Dort trifft man fast täglich zwischen 16 Uhr und 22 Uhr die 19-jährige Ana Juárez. Sie krönte sich dieses Jahr zur spanischen Vize-Meisterin im Karambolage-Billard, das in fast allen Clubs auf der Insel gespielt wird. Im Gegensatz zum Pool-Billard geht es beim Karambolage nicht darum, einzelne Kugeln in Löcher zu versenken. Stattdessen spielt man über die gesamte Partie mit demselben Ball, seinem "Spielball", der gelb oder weiß gefärbt ist. Jeder Spieler muss versuchen, diesen so zu stoßen, dass er damit die beiden anderen Bälle berührt ("karamboliert"), wobei die Reihenfolge keine Rolle spielt. Gelingt dies, zählt das einen Punkt, und der Spieler darf seine Serie fortsetzen. Wer am Ende die vorgegebene Mindestpunktzahl erreicht, hat gewonnen. "Ich versuche jeden Tag mindestens zwei Stunden zu trainieren, auch wenn ich das mit meinem Studium vereinbaren muss. Mein Traum ist es, spanischer Meister oder gar Europameister zu werden", so Juárez, die von ihrem Vater trainiert wird, der selbst viele Jahre in der nationalen Billiard-Szene als Spieler aktiv war.

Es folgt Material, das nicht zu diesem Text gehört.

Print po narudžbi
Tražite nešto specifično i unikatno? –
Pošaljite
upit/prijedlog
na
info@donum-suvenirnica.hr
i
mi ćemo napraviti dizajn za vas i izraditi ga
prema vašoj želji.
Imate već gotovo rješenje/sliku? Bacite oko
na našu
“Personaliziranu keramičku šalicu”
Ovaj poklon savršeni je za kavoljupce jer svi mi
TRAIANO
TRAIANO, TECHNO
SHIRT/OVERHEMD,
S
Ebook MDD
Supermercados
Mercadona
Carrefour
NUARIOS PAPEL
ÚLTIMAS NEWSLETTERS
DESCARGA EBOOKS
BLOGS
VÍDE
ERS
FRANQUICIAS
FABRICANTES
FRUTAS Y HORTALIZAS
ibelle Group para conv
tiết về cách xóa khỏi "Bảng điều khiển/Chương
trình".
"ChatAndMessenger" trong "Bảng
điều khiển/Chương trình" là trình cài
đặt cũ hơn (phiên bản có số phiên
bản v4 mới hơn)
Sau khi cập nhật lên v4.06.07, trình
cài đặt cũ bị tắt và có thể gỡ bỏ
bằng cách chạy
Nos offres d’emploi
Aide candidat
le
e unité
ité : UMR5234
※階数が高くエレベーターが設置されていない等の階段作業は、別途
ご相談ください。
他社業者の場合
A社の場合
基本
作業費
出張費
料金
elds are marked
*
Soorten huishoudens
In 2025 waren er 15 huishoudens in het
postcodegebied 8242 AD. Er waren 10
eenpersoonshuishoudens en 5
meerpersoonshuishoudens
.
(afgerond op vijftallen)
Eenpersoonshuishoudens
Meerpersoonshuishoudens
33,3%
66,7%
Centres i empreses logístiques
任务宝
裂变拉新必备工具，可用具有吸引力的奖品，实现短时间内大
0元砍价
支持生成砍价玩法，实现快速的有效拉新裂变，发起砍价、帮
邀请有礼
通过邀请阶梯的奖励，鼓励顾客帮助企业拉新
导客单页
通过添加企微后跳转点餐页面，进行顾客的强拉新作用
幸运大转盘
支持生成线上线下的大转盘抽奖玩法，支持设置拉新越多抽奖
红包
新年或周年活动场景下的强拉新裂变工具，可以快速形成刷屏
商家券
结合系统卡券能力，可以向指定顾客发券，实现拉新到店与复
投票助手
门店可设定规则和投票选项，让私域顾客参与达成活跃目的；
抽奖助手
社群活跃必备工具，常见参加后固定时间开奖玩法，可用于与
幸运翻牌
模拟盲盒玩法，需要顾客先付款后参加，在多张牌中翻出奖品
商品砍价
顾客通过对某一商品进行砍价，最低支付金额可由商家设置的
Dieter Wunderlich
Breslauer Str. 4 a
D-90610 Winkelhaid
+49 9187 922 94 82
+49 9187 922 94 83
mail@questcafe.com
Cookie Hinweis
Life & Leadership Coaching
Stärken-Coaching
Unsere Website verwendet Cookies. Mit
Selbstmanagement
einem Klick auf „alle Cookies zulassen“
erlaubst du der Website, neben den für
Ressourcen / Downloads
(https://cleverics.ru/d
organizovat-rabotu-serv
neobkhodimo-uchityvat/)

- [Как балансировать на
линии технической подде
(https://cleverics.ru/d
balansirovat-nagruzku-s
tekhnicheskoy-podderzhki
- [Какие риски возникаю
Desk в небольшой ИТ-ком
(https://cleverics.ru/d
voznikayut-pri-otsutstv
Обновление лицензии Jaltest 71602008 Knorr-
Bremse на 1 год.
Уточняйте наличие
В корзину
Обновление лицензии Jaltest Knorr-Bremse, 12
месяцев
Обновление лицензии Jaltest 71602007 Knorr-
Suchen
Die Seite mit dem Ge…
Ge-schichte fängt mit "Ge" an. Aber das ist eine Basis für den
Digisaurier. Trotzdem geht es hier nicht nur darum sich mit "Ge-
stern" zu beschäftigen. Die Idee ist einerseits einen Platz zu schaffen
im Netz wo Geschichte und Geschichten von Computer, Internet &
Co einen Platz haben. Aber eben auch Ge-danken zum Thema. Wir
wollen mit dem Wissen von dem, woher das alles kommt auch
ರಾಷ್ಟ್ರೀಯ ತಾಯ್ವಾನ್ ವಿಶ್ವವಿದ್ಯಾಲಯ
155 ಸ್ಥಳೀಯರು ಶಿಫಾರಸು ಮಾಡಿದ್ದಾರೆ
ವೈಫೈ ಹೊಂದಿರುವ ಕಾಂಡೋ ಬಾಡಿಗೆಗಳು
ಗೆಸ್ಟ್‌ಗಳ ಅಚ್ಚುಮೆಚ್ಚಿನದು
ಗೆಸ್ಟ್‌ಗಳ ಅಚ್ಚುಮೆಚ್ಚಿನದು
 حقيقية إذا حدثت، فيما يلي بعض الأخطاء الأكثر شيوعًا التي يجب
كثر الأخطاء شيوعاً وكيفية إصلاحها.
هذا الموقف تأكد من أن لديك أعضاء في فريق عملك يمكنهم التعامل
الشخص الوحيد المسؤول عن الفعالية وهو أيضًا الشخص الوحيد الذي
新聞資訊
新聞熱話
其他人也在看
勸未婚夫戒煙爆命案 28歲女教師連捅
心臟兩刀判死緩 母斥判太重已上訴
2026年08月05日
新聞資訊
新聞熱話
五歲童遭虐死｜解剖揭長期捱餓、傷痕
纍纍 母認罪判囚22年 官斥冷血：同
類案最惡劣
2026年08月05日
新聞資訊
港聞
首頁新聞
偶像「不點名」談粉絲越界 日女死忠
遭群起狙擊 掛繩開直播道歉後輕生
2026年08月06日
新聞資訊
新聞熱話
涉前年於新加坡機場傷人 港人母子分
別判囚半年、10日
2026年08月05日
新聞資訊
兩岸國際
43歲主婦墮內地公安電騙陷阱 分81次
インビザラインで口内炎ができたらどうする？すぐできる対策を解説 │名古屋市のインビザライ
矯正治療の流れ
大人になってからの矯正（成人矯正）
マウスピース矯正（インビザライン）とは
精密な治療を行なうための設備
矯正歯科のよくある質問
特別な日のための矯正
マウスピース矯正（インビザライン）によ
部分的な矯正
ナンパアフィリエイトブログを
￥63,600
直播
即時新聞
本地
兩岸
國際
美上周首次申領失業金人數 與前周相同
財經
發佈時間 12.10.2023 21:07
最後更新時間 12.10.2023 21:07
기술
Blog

Nur wenige Meter von Tochter und Vater Juárez entfernt lässt Carlos Crespo an einem Tisch die Kugel klackern. Der amtierende Balearen-Meister gilt als einer der zehn besten Karambolage-Spieler in Spanien. "Der Erfolg beim Billard hängt zu 90 Prozent von deiner Konzentrationsfähigkeit ab", erklärt er. "Es geht vor allem darum, den Ball nach einer Karambolage so zu platzieren, das man von dort erneut eine gute Möglichkeit hat, zu punkten". Crespo spielt am liebsten 3-Band-Karambolage, eine Variante, bei der der Spielball vor der Berührung mit einer Kugel drei Tischbanden berüht haben muss. "Eine echte Kniffel-Aufgabe", sagt er. Zu lange überlegen solle man vor einem Stoß aber auch nicht. "Das kann einen ganz schnell aus der Konzentration bringen."

In der regionalen Billard-Liga sind insgesamt zehn Teams gemeldet, auch von Menorca und Ibiza. Turniere und Wettbewerbe finden in regelmäßigen Abständen zwischen September und Juni statt, im Sommer wird pausiert. "Im Verband sind auch mehrere Ausländer registriert", weiß Ana Juárez, insbesondere die Engländer unter ihnen spielen auf hohem Niveau.

Dass sie eines Tages vom Billardspielen leben kann, glaubt sie nicht. "Ich spiele immer noch, weil es mir Spaß macht, Preisgelder sind wirklich reine Nebensache". Ob sie mit ihren Freunden abends auch mal in eine Kneipe geht, um Pool-Billard spielen? "Selten", sagt Ana und muss dabei lachen. Die meisten ihrer Amigas hätten keine Lust, ständig gegen sie zu verlieren. Das kann man verstehen.